The Glycosylation is the most abundant, diverse and dynamic post-translational modification in nature, generating one of the most complex biological molecules found in nature, the glycans. Those are covalent conjugates of an oligosaccharide to certain amino acid residues on the protein backbone, resulting in a plethora of glycoforms potentially exhibiting a wide spectrum of functional and biological proteins for a single gene product. Almost all secreted and membrane proteins are glycosylated and hence almost all plasma and serum proteins are glycoproteins. This co-translational modification widens the functional spectra of proteins at least one magnitude order. Glycan biosynthesis is more significantly affected by disease states than by protein production. Glycomics, therefore holds considerable promise specifically as disease markers. The nonlinear and non-template based biosynthesis of glycans make head to head compare glycomics to proteomics is not technically possible, and complex structural analysis of glycome is necessary in order to get a glycomic profile.
The group has devoted the last five years to assemble, implement and validate a novel technological platform that allows us to analyze the N-glycome from minute amounts of biological samples: sera, plasma or tissues, unique at the UAM campus and second in Spain, and fourth in Europe behind Croatia and Ireland. The group has curated one of the largest collections of clinically well characterized biological samples of American tripanosomiasis biological samples (around 5000), leishmaniasis visceral and Neurocisticercosis from all stages of the diseases, before and after chemotherapeutic treatment.
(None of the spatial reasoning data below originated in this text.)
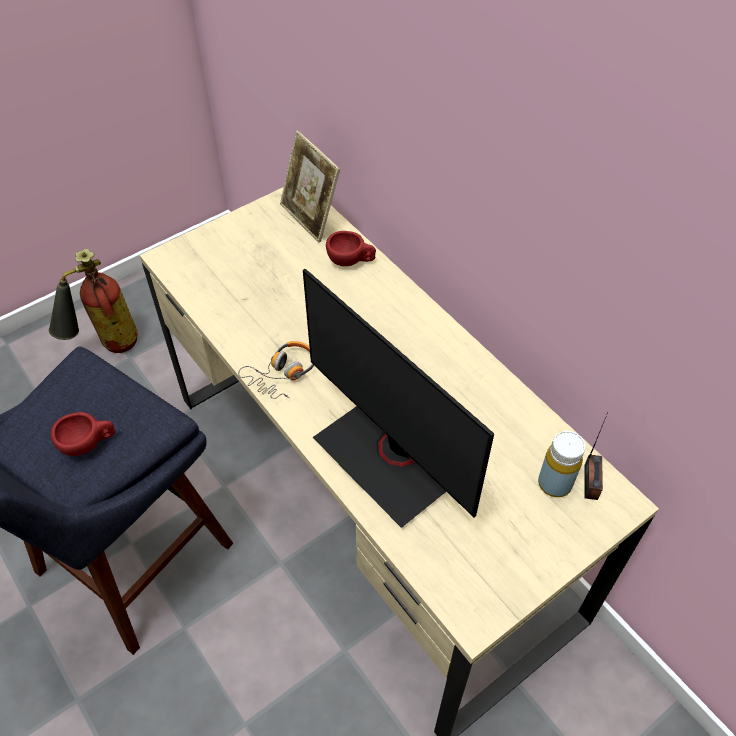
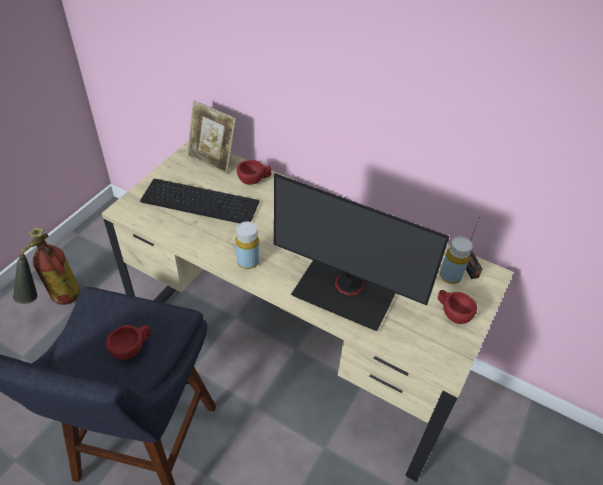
camera: 25 degrees left, 5 degrees down
headphones [238,341,314,399] -> yellow bottle [236,222,259,269]
none -> keyboard [140,179,259,223]
none -> red cup [438,290,477,324]

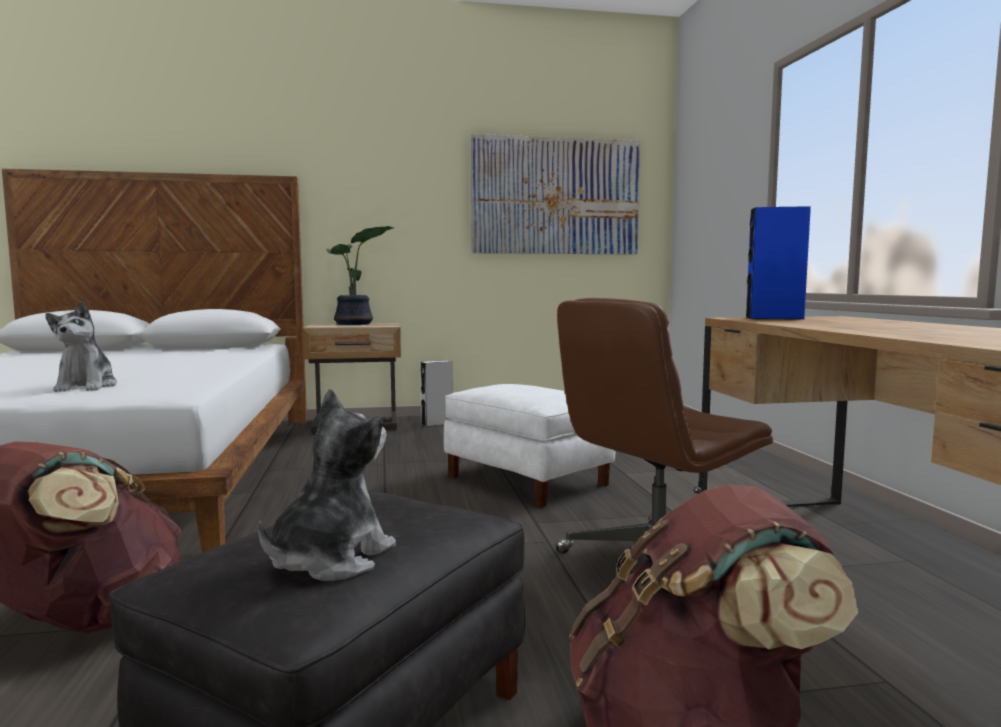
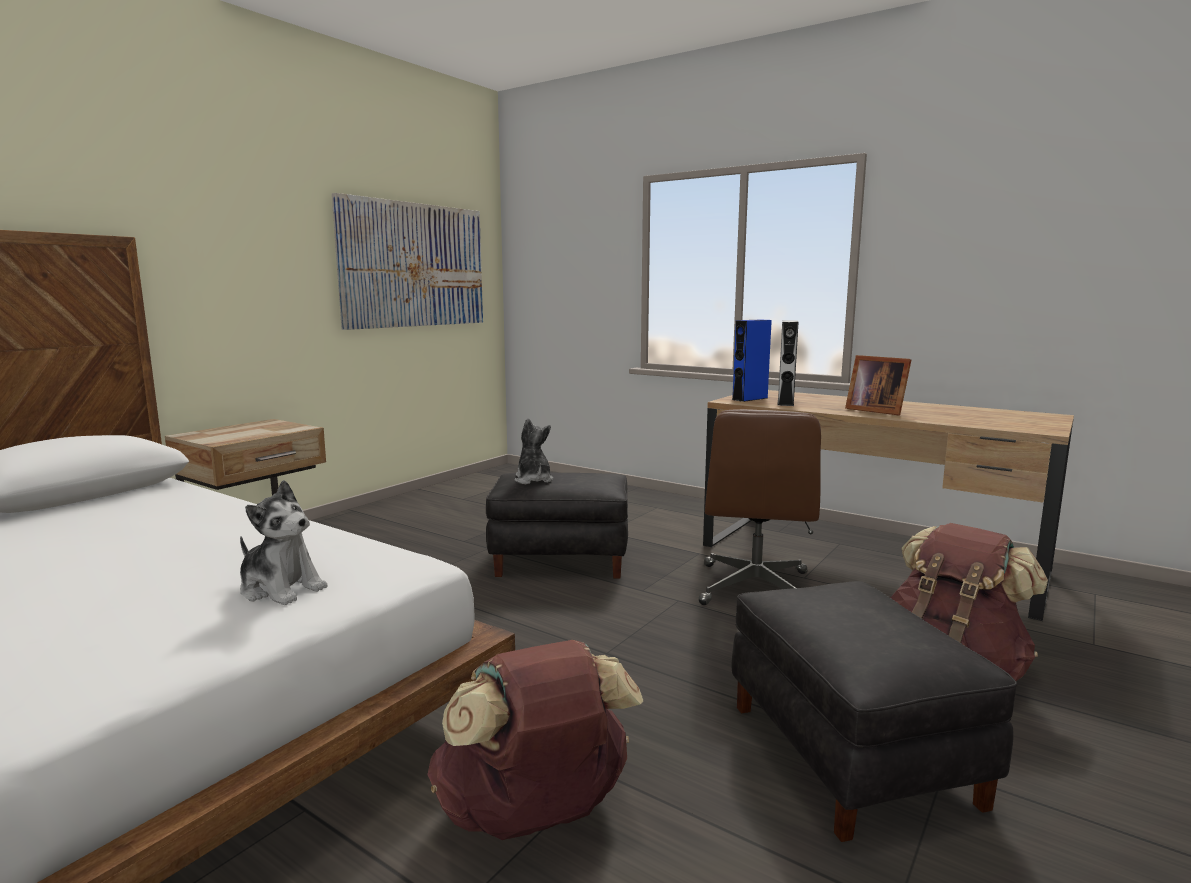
camera: 45 degrees left, 5 degrees up
plush toy [258,389,396,581] -> plush toy moved to [515,418,553,484]
potted plant [326,226,394,325] -> none
grey speaker [421,360,453,427] -> grey speaker moved to [777,320,798,406]
white ottoman [444,384,615,508] -> black ottoman [486,473,628,578]
none -> picture frame [845,355,911,416]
The glycomic evaluation of individuals (not populations) allows to establish associations to disease progression, therapeutic efficacy or failure and reinfections. The system has been used to analyze samples form three defined infectious disease from which we have clinically defined cohorts (Chagas disease, Leishmaniasis and Neurocysticercosis). From our previous studies on tyiortal sera N-glycome we have moved to study the effector profile of human Immunoglobiulin G derived from its glycosylation profile. By using this novel approach, we have been allowed to identify some molecular markers for efficacy during the treatment with Benznidazole for acute Chagas disease patients, and able to discriminate the latent form active form of neurocysticercosis, previously only possible by using classical image systems like NMR or PET-TAC.